# Driving in Paris/Lyon/Grenoble this year



## toasty (Jan 5, 2017)

New vignettes re vehicle emissions

`Vehicles not being registered in France which are usually vehicles from tourists and other EU economy traffic are obliged to apply the Crit'Air Vignette only after 1st April 2017 on their vehicle, if these want to enter into a French environmental zone Zones à Circulation Restreinte (ZCR).`

http://www.green-zones.eu/en/info-menu/european-badges-and-vignettes/french-vignette-critair.html

CRIT-Air

We try to keep away from cities but satnag doesnt always co-operate!:drive:


----------



## yeoblade (Jan 16, 2017)

The list just gets bigger and bigger with more complicated rules to follow and of course PAY for:

"What other Badges and Vignettes are Also Available in Europe?

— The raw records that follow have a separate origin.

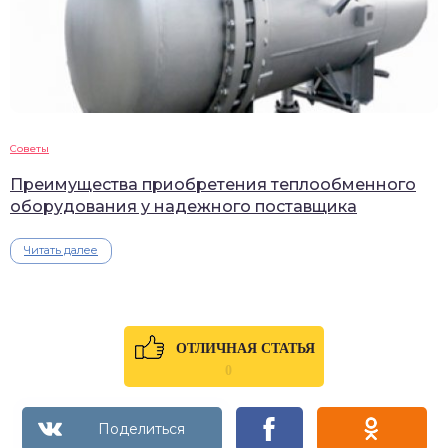
Советы
Преимущества приобретения теплообменного
оборудования у надежного поставщика
Читать далее
ОТЛИЧНАЯ СТАТЬЯ
0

Badges/Vignettes in Europe – Crit-Air.fr

Does me 'ed in  :rulez::rulez::mad1:


----------



## robell (Jan 18, 2017)

:ditto:   I'm with Yeoblade on this one. But in the end, we'll end up with even more stickers all over the windscreen blocking the driving / scenery view :mad1:



.


----------



## Deleted member 64209 (Jan 20, 2017)

*But what if...*

...we fill up with Co2 neutral garlic oil when driving through gay Paris?


----------